This is a bit hard to describe in the title, I’m hoping to clarify here.
I have an XCP-NG host with a few VMs that use SRs that are connected to the XCP-NG host via NFS. Meaning: to the VM, it’s just a normal disk, but the host connects to the physical storage device via NFS.
Occasionally, some issue will occur, and the VM loses connectivity to the NFS-connected SR for a period of time. (Note that these are Debian Bullseye VMs.) When this happens, the VM usually puts the SR into read-only mode. In all cases, the NFS SRs are secondary disks I use for storing larger files (ex. nextcloud data directory), so it’s acceptable to attempt to remount them as read-write while the VM is up. However, this never works, at least insofar as I’ve attempted it.
- Can I tweak the VM’s fstab to force it to automatically remount read-write?
- Can I also give the VM more “tolerance” for errors on this disk, kind of like a normal NFS share where it will cache a certain amount of operations before it considers the disk failed?
- Is there anything I should do on the XCP-NG host of the storage device (TrueNAS) to mitigate these issues? They don’t happen often but frequently they occur when I don’t realize it, until I suddenly realize Nextcloud is offline for some reason or some other infrastructure fails.
The XCP-NG system as most hypervisors expect a persistence for their storage, I have never tried to mitigate the issues that come with storage loss at the hypervisor level, we generally try to make the storage more robust.

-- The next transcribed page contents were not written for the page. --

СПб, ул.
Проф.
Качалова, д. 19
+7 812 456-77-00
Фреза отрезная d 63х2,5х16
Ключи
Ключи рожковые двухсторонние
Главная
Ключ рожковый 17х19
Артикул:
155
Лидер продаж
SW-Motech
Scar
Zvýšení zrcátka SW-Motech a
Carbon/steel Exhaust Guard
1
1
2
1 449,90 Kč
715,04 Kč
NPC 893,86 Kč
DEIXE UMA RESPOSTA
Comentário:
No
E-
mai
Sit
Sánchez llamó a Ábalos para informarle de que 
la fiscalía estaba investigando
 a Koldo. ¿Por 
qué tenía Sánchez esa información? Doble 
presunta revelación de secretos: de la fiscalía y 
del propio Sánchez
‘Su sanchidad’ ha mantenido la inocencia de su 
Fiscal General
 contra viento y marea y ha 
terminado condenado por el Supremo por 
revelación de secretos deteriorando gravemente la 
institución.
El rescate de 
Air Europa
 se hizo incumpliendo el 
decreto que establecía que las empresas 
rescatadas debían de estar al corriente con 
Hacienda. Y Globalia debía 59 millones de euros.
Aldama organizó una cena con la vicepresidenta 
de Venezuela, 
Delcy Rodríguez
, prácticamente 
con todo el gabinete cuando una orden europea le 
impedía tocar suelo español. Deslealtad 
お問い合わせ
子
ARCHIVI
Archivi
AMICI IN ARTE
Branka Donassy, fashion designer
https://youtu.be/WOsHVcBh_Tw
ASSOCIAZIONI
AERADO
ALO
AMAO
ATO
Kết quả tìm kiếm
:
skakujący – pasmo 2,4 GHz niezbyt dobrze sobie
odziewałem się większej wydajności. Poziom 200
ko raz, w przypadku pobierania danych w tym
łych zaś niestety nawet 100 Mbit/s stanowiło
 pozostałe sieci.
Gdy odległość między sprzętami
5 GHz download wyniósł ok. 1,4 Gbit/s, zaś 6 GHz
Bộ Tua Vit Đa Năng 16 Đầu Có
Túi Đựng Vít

I have a backup TrueNAS server and a powershell script that if 30 seconds it sees in your case the cloud is down it switches dns records on all dc’s and GC’s. Enterprise servers fail very few times, i also have a co-loc that i replicate changes to for DR, (living in Florida hurricanes are a threat) my backup server is a VM and i have another server thst i can just switch over my 24 ssd drives to and upload my backup config. But after almost 2 years i have never had a failure at the host level. Only one memory stick failed due to ecc errors. But im redundant at every single point in the companies interal mini datacenter and if hurricane comes i switch to dr where i have every user workstation and the co-loc machine is constantly updated. I also do backups via backup exec to the windows shares daily and replicate the small amount of daily changes. And it goes to tape every 2-3 days. Also do snapshots every 4 hours to protect against Ransom ware attacks. Which hasnt happened . Also im using old gear r720xd for the TrueNAS servers but the disks are fast and the data is almost all text. Not bigger stuff like video editing etc… always be redundant. I dont run VM’s on TrueNAS either i have 2 host servers where i split my DC’s and other servers of importance.
Thanks Tom. To be fair, I think my problem is that my UPS batteries are 6 years old…I did a quick “pull the plug” test the other day and went from 100% to 68% in 9 seconds! I’m thinking it’s self-testing and causing my primary issue.